# Problem statement
Restate every record word for word, without the pictures.

START Excerpted data

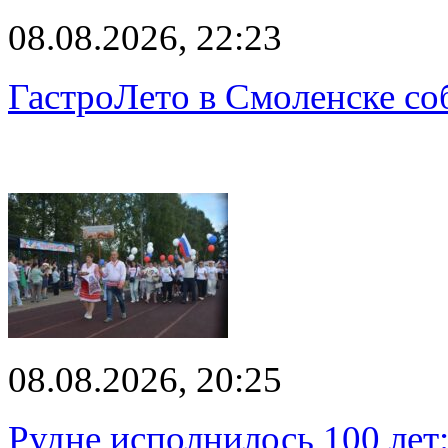
08.08.2026, 22:23
ГастроЛето в Смоленске со
08.08.2026, 20:25
Рудне исполнилось 100 лет:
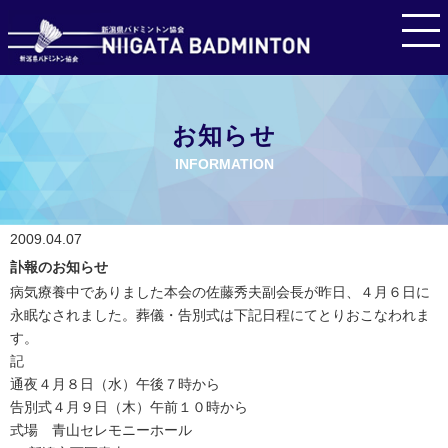
お知らせ
INFORMATION
2009.04.07
訃報のお知らせ
病気療養中でありました本会の佐藤秀夫副会長が昨日、４月６日に
永眠なされました。葬儀・告別式は下記日程にてとりおこなわれま
す。
記
通夜４月８日（水）午後７時から
告別式４月９日（木）午前１０時から
式場 青山セレモニーホール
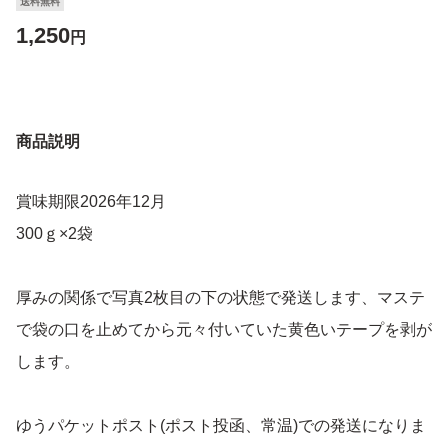
送料無料
1,250
円
商品説明
賞味期限2026年12月
300ｇ×2袋
厚みの関係で写真2枚目の下の状態で発送します、マステ
で袋の口を止めてから元々付いていた黄色いテープを剥が
します。
ゆうパケットポスト(ポスト投函、常温)での発送になりま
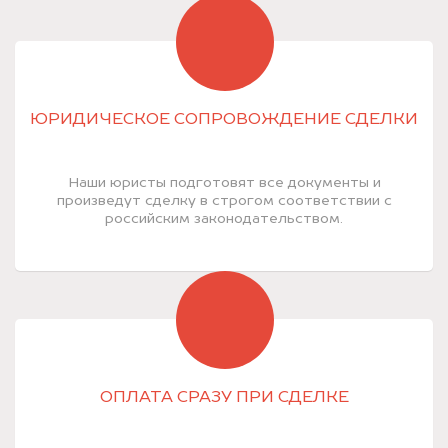
ЮРИДИЧЕСКОЕ СОПРОВОЖДЕНИЕ СДЕЛКИ
Наши юристы подготовят все документы и
произведут сделку в строгом соответствии с
российским законодательством.
ОПЛАТА СРАЗУ ПРИ СДЕЛКЕ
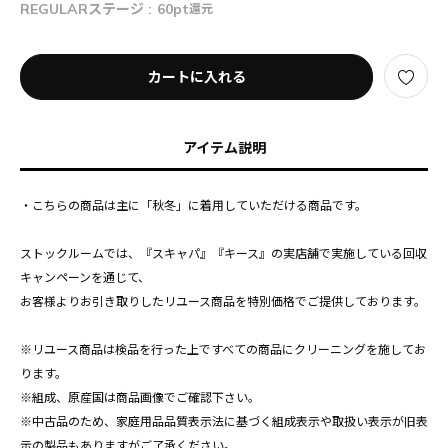
REGULARステージ :
60pt
還元
カートに入れる
アイテム説明
・こちらの商品は主に「秋冬」に着用していただける商品です。
ストックルームでは、『スキャパ』『キース』の実店舗で実施している回収
キャンペーンを通じて、
お客様よりお引き取りしたリユース商品を特別価格でご提供しております。
※リユース商品は検品を行った上ですべての商品にクリーニングを施してお
ります。
※組成、原産国は商品画像でご確認下さい。
※中古品のため、家庭用品品質表示法に基づく組成表示や取扱い表示が旧表
示の製品もありますがご了承ください。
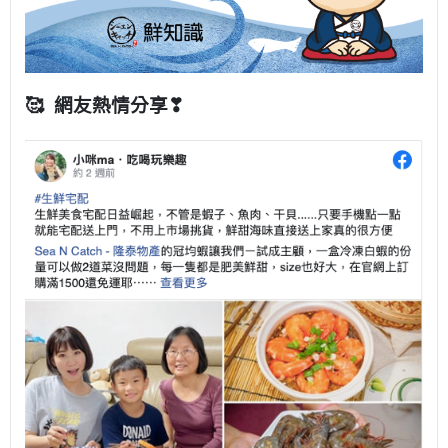
🥰 網友熱情分享❣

END Excerpted data

# Expected output
08.08.2026, 22:23
ГастроЛето в Смоленске со
08.08.2026, 20:25
Рудне исполнилось 100 лет:
お知らせ
INFORMATION
2009.04.07
訃報のお知らせ
病気療養中でありました本会の佐藤秀夫副会長が昨日、４月６日に
永眠なされました。葬儀・告別式は下記日程にてとりおこなわれま
す。
記
通夜４月８日（水）午後７時から
告別式４月９日（木）午前１０時から
式場 青山セレモニーホール
送料無料
1,250
円
商品説明
賞味期限2026年12月
300ｇ×2袋
厚みの関係で写真2枚目の下の状態で発送します、マステ
で袋の口を止めてから元々付いていた黄色いテープを剥が
します。
ゆうパケットポスト(ポスト投函、常温)での発送になりま
ЮРИДИЧЕСКОЕ СОПРОВОЖДЕНИЕ СДЕЛКИ
Наши юристы подготовят все документы и
произведут сделку в строгом соответствии с
российским законодательством.
ОПЛАТА СРАЗУ ПРИ СДЕЛКЕ
REGULARステージ :
60pt
還元
カートに入れる
アイテム説明
・こちらの商品は主に「秋冬」に着用していただける商品です。
ストックルームでは、『スキャパ』『キース』の実店舗で実施している回収
キャンペーンを通じて、
お客様よりお引き取りしたリユース商品を特別価格でご提供しております。
※リユース商品は検品を行った上ですべての商品にクリーニングを施してお
ります。
※組成、原産国は商品画像でご確認下さい。
※中古品のため、家庭用品品質表示法に基づく組成表示や取扱い表示が旧表
示の製品もありますがご了承ください。
🥰 網友熱情分享❣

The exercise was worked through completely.